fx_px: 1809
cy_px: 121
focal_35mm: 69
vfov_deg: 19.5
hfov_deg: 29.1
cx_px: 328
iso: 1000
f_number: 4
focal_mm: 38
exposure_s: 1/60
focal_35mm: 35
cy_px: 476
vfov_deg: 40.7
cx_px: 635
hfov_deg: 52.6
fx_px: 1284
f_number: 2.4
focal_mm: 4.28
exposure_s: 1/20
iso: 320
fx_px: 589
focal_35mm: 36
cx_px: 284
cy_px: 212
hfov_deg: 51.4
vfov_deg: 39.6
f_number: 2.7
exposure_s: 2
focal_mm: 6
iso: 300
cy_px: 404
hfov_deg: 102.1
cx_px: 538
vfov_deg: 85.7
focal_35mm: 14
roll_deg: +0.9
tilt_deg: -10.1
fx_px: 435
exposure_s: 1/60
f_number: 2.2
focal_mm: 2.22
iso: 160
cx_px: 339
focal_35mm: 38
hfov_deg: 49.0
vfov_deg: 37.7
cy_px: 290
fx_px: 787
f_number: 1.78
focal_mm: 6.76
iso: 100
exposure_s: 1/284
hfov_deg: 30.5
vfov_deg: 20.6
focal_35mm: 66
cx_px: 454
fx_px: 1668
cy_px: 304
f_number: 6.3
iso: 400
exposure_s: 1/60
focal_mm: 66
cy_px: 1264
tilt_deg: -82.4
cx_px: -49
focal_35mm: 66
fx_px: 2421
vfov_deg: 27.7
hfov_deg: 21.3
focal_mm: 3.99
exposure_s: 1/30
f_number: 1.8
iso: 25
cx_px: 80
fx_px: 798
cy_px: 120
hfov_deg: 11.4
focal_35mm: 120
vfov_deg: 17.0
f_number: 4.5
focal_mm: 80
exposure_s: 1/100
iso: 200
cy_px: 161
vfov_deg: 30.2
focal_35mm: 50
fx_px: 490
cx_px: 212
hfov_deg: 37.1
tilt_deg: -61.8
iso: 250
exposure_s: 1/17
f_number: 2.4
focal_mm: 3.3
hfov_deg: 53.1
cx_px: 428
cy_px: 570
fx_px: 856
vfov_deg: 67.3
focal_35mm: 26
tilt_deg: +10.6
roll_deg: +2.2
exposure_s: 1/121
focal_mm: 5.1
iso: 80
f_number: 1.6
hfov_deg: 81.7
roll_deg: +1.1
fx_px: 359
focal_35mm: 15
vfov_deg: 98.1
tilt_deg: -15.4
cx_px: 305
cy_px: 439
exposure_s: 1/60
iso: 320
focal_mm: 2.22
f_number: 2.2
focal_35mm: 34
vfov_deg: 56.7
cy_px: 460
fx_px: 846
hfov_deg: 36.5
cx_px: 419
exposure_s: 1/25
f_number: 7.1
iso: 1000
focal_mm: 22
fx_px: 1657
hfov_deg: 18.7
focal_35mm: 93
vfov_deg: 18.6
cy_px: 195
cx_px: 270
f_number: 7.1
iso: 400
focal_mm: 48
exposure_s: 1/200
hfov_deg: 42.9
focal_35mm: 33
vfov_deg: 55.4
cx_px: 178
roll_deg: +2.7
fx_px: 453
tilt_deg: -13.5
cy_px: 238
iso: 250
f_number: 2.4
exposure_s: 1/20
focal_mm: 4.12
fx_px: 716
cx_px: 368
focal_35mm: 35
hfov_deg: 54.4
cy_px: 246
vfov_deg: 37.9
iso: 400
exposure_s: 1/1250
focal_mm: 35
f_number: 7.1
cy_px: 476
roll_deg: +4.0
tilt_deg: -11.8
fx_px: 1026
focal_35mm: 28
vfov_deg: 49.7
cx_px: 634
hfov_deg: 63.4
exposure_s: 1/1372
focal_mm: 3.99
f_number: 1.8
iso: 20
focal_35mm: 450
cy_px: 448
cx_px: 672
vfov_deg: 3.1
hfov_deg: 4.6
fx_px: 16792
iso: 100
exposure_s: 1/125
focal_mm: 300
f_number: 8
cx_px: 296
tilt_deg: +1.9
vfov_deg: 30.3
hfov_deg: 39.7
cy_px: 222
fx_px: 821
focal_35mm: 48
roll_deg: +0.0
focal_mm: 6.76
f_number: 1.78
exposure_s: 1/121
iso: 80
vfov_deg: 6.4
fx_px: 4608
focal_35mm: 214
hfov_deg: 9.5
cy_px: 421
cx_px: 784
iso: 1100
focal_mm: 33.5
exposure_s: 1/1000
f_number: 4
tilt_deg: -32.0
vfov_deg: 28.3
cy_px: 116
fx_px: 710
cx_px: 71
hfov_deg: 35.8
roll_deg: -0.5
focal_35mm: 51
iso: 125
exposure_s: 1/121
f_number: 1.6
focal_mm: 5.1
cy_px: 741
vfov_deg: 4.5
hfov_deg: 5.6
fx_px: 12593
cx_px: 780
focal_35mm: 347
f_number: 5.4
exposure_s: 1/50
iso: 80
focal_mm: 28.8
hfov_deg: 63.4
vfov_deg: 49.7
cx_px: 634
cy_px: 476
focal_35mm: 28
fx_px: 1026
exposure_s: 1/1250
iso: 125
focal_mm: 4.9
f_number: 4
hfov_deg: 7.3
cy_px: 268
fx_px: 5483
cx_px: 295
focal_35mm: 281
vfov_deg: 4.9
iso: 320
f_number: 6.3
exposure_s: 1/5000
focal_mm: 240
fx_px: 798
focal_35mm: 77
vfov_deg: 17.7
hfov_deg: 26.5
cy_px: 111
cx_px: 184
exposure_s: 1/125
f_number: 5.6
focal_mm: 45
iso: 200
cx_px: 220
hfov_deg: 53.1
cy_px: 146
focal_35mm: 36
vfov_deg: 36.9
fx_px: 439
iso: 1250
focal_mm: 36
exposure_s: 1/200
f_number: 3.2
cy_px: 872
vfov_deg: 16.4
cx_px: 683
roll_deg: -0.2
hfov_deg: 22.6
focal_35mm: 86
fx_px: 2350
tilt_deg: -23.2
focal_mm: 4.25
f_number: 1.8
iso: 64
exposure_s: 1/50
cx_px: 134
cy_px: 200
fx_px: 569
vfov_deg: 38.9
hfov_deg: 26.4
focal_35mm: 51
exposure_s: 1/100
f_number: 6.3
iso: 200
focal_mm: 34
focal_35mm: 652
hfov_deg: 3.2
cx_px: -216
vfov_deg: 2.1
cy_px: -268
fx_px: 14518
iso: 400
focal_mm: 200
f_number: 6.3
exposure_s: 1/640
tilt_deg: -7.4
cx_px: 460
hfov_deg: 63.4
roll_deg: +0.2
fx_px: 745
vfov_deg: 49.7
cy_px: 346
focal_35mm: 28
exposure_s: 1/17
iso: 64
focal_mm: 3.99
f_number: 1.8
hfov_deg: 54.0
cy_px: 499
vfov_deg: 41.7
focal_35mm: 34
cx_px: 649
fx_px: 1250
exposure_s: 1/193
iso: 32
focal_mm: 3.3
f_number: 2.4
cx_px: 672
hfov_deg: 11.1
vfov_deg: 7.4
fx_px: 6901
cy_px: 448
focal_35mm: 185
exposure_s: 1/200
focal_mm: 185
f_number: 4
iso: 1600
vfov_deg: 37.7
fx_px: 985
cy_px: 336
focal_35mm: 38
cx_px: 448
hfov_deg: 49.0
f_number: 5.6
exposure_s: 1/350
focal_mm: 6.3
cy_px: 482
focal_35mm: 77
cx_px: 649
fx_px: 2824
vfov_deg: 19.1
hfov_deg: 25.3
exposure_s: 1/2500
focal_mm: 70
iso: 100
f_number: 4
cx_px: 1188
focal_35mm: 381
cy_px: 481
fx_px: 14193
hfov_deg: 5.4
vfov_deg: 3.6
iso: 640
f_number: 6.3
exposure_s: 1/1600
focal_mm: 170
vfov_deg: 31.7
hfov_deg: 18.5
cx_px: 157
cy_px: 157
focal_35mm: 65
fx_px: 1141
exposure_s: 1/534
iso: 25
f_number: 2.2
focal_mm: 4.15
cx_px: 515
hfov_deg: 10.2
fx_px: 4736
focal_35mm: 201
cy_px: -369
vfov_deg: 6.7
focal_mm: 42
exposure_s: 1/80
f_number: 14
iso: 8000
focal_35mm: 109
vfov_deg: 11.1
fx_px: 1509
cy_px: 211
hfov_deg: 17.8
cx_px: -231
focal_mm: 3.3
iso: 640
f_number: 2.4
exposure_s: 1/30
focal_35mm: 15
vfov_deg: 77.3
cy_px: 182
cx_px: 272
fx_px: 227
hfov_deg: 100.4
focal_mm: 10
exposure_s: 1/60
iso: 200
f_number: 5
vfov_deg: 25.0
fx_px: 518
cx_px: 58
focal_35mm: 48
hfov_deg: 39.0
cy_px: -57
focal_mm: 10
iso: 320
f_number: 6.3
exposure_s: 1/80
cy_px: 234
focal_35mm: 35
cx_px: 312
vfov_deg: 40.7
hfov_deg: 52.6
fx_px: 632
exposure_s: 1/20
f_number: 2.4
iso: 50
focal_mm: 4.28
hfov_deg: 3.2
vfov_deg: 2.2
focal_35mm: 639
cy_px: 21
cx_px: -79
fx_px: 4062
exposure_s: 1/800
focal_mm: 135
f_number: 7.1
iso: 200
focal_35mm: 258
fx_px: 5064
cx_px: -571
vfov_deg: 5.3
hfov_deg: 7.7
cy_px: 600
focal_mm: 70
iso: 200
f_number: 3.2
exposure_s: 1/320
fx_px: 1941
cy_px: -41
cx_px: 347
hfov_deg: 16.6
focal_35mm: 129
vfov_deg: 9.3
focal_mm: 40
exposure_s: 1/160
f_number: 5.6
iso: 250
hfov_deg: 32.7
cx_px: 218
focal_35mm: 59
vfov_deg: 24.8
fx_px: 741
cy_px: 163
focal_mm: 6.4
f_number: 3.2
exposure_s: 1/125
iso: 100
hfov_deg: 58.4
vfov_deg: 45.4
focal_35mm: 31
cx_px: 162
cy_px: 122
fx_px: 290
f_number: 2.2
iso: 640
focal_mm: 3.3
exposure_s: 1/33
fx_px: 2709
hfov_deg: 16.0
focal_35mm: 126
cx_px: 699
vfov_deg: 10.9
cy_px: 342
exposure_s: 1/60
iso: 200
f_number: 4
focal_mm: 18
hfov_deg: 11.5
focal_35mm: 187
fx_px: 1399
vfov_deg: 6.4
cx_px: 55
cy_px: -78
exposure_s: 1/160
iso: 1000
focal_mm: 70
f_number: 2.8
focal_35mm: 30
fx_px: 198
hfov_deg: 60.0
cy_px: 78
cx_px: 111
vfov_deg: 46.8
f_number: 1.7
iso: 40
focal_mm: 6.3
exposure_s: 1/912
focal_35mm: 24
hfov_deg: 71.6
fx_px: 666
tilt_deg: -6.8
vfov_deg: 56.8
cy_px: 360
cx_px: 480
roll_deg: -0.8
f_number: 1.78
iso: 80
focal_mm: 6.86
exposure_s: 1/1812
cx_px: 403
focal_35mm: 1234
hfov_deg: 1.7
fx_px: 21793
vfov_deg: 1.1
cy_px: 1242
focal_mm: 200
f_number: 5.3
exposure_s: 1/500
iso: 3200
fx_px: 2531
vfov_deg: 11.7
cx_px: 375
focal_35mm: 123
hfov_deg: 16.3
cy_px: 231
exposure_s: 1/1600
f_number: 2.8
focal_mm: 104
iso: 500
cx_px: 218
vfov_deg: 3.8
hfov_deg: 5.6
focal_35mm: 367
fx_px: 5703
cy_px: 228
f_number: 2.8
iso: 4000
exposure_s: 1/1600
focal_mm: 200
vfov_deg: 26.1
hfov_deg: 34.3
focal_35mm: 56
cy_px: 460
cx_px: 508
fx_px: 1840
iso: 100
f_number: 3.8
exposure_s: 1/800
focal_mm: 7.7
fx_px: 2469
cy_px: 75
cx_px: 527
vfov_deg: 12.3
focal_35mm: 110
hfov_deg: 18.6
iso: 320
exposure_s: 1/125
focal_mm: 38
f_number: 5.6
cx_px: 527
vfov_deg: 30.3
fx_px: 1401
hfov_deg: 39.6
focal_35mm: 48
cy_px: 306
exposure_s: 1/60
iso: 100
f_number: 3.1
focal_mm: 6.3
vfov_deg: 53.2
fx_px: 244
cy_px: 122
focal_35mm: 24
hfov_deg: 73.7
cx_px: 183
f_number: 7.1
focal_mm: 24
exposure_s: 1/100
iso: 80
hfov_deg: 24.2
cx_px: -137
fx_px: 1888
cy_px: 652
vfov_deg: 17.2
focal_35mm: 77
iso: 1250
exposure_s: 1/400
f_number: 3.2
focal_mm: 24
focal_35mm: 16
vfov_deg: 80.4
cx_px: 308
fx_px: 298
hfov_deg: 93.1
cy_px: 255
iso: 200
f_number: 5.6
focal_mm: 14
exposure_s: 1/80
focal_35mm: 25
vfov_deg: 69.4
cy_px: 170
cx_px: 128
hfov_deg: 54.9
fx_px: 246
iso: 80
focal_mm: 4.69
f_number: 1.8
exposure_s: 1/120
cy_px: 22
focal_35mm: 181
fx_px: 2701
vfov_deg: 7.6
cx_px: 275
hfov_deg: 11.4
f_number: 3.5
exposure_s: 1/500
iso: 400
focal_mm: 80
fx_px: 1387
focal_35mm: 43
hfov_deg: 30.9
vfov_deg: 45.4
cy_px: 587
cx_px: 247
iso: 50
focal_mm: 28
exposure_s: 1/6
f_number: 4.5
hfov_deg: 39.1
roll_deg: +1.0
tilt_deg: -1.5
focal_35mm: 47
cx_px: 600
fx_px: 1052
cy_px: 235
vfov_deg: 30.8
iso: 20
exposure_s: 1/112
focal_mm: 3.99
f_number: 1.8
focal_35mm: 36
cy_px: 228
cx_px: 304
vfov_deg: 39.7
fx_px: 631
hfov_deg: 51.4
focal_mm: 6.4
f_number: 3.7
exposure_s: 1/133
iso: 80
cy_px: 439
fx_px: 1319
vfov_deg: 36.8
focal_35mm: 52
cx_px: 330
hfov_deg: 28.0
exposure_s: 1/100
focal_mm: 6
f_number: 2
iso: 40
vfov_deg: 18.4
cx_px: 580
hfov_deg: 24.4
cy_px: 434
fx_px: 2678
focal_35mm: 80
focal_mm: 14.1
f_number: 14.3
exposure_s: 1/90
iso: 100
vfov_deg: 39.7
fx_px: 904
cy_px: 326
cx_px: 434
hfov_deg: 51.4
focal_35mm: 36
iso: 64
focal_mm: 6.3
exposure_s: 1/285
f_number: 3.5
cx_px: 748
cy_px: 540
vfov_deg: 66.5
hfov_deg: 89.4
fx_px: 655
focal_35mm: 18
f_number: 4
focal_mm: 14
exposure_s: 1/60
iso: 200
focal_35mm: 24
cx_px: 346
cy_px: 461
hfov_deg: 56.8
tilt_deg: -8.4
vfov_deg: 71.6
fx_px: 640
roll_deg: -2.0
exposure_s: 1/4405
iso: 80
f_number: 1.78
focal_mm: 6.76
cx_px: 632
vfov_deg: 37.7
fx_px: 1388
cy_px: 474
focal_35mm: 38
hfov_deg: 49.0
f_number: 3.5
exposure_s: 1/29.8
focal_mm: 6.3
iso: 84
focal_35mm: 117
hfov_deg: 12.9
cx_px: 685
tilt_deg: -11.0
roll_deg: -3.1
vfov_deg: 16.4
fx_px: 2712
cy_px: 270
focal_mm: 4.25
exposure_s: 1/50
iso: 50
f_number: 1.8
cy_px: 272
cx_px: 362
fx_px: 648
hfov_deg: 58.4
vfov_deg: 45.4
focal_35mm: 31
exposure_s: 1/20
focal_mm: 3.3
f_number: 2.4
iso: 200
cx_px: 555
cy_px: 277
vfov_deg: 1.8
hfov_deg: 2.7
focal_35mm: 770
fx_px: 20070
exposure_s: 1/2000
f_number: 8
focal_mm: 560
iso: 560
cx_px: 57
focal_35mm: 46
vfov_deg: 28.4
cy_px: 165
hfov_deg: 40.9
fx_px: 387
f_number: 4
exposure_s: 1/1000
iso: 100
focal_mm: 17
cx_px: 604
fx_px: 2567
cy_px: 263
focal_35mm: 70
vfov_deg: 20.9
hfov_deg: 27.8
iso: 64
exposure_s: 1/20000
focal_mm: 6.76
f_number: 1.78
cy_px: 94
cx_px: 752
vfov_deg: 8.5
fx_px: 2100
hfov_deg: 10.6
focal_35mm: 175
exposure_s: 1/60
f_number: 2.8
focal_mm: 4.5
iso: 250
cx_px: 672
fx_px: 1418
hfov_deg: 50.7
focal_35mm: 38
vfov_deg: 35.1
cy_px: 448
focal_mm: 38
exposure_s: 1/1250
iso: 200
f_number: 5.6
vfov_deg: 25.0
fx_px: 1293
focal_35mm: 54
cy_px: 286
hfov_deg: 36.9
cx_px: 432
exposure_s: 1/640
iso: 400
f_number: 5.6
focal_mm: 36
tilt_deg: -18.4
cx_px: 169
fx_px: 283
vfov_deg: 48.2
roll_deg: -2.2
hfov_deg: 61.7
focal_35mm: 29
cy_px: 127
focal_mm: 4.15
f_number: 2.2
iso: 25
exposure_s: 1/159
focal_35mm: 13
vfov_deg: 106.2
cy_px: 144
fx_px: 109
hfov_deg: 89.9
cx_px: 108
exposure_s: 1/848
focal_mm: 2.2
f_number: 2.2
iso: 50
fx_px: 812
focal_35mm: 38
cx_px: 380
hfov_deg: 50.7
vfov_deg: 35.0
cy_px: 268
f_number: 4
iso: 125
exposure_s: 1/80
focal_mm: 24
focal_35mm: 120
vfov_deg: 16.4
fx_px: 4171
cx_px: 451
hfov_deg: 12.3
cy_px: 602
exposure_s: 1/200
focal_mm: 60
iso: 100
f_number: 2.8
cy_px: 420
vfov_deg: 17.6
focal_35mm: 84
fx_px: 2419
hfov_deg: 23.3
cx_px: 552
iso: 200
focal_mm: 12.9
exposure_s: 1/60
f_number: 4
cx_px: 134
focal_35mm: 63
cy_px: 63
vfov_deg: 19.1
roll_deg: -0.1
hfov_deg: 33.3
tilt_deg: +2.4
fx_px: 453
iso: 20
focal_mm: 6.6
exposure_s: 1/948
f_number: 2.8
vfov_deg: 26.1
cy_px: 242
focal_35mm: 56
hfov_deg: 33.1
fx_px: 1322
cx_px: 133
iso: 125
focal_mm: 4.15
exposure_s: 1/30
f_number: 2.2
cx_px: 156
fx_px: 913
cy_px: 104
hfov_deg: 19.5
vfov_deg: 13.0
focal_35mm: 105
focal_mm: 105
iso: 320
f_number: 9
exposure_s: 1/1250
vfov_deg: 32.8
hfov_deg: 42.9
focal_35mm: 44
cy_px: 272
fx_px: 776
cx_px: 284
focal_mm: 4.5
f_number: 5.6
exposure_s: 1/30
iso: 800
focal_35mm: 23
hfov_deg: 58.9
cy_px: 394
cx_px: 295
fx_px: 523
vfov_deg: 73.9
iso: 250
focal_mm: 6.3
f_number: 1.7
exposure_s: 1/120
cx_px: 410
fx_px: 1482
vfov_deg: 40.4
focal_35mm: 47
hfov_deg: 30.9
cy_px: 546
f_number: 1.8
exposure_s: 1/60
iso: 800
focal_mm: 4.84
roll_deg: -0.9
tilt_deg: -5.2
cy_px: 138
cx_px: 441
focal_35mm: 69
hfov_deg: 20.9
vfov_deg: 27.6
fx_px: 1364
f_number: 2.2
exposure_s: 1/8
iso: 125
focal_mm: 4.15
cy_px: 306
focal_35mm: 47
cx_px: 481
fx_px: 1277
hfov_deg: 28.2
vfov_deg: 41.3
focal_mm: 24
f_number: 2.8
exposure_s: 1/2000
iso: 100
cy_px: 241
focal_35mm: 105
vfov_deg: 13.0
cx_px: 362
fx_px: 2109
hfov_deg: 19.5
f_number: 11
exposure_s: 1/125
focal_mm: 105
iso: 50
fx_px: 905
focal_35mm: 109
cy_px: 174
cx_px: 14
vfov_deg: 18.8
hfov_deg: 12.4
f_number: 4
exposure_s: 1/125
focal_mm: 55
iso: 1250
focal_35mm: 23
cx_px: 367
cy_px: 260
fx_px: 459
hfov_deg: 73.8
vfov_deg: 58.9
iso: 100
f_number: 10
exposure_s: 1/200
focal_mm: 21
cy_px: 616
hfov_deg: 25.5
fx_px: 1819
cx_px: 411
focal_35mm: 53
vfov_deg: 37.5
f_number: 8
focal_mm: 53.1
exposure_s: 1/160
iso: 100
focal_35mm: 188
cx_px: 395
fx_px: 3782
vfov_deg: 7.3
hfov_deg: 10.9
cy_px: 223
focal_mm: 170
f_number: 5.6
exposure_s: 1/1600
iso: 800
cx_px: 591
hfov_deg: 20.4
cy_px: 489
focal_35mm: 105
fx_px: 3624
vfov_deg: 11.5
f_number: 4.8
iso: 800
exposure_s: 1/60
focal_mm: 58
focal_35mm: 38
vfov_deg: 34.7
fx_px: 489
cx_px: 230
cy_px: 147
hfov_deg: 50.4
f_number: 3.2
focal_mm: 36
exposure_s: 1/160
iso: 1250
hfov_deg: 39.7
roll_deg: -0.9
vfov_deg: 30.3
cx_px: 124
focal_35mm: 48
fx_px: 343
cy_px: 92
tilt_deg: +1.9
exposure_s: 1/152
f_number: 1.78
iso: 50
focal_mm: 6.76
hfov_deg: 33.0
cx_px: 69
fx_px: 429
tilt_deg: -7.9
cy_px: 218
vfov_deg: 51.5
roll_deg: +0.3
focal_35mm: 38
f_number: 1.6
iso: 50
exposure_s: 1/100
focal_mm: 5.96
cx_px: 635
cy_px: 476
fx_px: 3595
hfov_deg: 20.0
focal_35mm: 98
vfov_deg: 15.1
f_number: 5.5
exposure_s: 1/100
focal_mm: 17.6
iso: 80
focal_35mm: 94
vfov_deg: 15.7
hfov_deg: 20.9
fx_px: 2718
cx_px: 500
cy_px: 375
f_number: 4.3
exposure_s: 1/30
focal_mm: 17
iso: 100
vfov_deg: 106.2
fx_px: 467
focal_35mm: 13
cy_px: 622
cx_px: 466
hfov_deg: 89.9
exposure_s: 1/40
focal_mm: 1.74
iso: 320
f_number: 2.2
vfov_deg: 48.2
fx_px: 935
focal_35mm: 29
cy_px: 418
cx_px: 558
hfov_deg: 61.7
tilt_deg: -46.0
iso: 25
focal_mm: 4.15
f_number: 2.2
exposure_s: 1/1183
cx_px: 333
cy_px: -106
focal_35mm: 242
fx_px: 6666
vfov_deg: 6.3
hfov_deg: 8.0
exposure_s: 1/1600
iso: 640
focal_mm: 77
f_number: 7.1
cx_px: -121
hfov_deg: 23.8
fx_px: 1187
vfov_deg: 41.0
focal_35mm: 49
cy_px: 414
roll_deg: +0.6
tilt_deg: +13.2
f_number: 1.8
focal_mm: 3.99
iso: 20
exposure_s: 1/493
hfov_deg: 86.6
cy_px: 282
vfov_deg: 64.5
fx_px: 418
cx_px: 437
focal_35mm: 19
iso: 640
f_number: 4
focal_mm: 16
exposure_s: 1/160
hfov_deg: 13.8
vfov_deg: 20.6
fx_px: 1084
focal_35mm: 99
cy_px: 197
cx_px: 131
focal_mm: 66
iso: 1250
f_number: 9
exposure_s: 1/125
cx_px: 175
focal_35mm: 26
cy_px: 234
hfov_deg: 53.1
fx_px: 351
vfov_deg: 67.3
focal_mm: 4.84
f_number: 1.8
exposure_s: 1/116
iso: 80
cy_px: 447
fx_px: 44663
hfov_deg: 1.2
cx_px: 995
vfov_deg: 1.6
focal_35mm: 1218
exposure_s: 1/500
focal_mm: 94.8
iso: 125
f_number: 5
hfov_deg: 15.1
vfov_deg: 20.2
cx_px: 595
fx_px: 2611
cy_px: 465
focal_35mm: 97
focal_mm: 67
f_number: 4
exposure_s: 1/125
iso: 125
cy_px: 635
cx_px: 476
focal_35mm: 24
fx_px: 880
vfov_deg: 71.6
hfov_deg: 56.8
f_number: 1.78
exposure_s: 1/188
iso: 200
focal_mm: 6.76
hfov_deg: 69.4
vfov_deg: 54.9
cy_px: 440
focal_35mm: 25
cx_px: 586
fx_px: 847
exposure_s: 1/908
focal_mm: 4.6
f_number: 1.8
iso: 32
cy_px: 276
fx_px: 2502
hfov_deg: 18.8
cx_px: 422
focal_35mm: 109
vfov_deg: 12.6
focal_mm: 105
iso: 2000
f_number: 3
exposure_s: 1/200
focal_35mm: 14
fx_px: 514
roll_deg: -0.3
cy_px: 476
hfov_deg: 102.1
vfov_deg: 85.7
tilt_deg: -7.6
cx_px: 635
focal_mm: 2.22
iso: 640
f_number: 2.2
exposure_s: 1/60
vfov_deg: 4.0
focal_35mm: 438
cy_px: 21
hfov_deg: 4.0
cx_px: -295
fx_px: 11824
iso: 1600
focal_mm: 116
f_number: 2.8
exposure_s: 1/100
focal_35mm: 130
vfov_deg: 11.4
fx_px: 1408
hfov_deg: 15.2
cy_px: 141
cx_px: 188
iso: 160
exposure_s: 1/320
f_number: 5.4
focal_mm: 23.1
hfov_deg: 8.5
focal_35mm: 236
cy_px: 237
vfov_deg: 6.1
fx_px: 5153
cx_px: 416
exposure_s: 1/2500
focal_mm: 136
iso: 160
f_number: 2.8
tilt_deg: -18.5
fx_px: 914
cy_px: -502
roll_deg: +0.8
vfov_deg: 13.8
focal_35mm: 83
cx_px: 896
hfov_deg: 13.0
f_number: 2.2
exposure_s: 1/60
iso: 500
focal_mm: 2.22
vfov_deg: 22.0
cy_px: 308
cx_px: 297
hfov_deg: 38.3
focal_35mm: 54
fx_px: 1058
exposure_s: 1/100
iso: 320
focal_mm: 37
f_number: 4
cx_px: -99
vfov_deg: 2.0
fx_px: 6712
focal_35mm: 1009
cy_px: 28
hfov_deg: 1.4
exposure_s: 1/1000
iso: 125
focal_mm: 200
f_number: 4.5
------------------------------------------------------------------------
● TASK DIRECTIONS:
Within the data above, the lines from the one with "fx_px: 2419" to the one with "vfov_deg: 73.9" must be repeated exactly; no other line belongs in the answer.

● THE ANSWER:
fx_px: 2419
hfov_deg: 23.3
cx_px: 552
iso: 200
focal_mm: 12.9
exposure_s: 1/60
f_number: 4
cx_px: 134
focal_35mm: 63
cy_px: 63
vfov_deg: 19.1
roll_deg: -0.1
hfov_deg: 33.3
tilt_deg: +2.4
fx_px: 453
iso: 20
focal_mm: 6.6
exposure_s: 1/948
f_number: 2.8
vfov_deg: 26.1
cy_px: 242
focal_35mm: 56
hfov_deg: 33.1
fx_px: 1322
cx_px: 133
iso: 125
focal_mm: 4.15
exposure_s: 1/30
f_number: 2.2
cx_px: 156
fx_px: 913
cy_px: 104
hfov_deg: 19.5
vfov_deg: 13.0
focal_35mm: 105
focal_mm: 105
iso: 320
f_number: 9
exposure_s: 1/1250
vfov_deg: 32.8
hfov_deg: 42.9
focal_35mm: 44
cy_px: 272
fx_px: 776
cx_px: 284
focal_mm: 4.5
f_number: 5.6
exposure_s: 1/30
iso: 800
focal_35mm: 23
hfov_deg: 58.9
cy_px: 394
cx_px: 295
fx_px: 523
vfov_deg: 73.9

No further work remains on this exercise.